Prague, 10 August 1998 (RFE/RL) -- For women in Uzbekistan, as in neighboring Central Asian countries, the reality of living in a post-Soviet world takes on special burdens.
Uzbek women's health and economic status has suffered in the transition to a market economy, and women from the countryside are most susceptible to the changes. According to a recent survey conducted in Uzbekistan's Fergana valley region, 96 percent of private enterprises, many of which are run by women, stopped their activities due to a shortage of money or credit.
Uzbek businesswoman Dildora Alimbekova is one of the few new female entrepreneurs who's managed to succeed in business despite economic obstacles. In 1991, Alimbekova and several other women opened the Uzbekistan Business Women's Association. Alimbekova says the main goal of forming the association was to educate women.
"Many women just don't know how to run a business properly since nobody taught them, Alimbekova said.
The association provides training programs and legal assistance for female entrepreneurs in Britain, Germany, Italy and the United States, as well as Uzbekistan.
Alimbekova says the problems business people face in Uzbekistan are not sex related. At the same time, she says that as a female, she occasionally feels distrust from city authorities and local banks when she applies for credits and loans.
Alimbekova says the discrimination doesn't make sense since in most Uzbek families, the woman takes care of budgeting and management.
"If you consider a country as a big family, then it would be smart to trust women more," she said.
Alimbekova's association is only one of a growing number of Uzbek non-governmental organizations (NGOs). Groups like the Women's Resource Center, Mercy Society and Sabr Crisis Center provide legal assistance and educate women on their fundamental rights through seminars, lectures and meetings with local female leaders. Most NGOs have started their programs with grants from the United States Agency for International Development (USAID).
The chairperson of the Women's Resource Center, Marfua Tokhtahojaeva, says the center helps women use their intellectual resources to work toward new political, economic and social positions in Uzbekistan. She says the center's main goal is to strengthen women's independence and make them more active and vocal members of society.
The center arranges roundtable discussions and meetings with women on topics like: "Women And Their Rights," "Women, Traditions and Laws," and "Women and Society." The center also produces surveys on the political, economic and social status of Uzbek women for international organizations like the United Nations (UN).
Tokhtahojaeva also uses the center's resources to analyze the current status of Uzbek and Central Asian women.
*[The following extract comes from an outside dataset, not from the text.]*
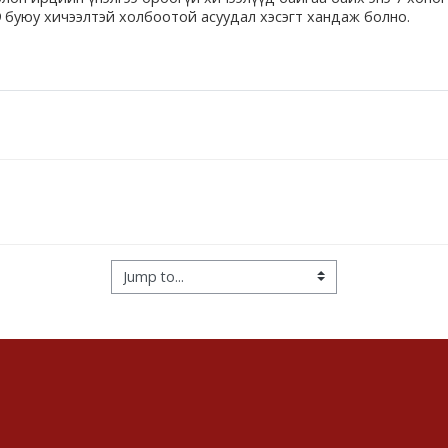
9 буюу хичээлтэй холбоотой асуудал хэсэгт хандаж болно.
Two books have resulted from her research -- "Between Slogans of Communism and Laws of Islam." and "Daughters of Amazons. Voices from Asia."
Like the Women's Resource Center, Mercy Society educates women on their rights but also tackles health and family education. Chairperson Naima Kholmuhamedova says legal seminars focus on documents like the "Universal Declaration on Human Rights " and UN declarations against discrimination. The society also arranges meetings with women on how to protect and improve their health status.
And in the ancient Silk Road city of Samarkand, the Women's Crisis Center "Sabr" (Patience) provides both legal and moral support for local women. The center's telephone hot lines and professional counseling services assist women who face personal and family problems. USAID representative to Uzbekistan David Mandel told RFE/RL that the center, which started its operations with a USAID grant, is designed to help women who become victims of domestic violence.
"Sometimes women, due to different reasons, become very unhappy and commit suicide. The center is an effort to help these women deal with their problems in a better way than killing themselves," Mandel said.
Sabr chairperson Mavluda Shirinova says that many young women call the center to get advice from psychologists and other experts on sex and family-related matters. She says women who are facing problems in their relationships with their husbands, children and mothers-in-law often visit the center to consult with experts.
"Our center guarantees privacy of our clients and visitors. Our main goal is just to help women who get into complicated situations," Shirinova said.
In May, the Sabr center along with 50 other organizations from the former Soviet Union and Eastern Europe, received a grant from the United States and the European Union (EU) for its efforts in promoting democracy and a civil society.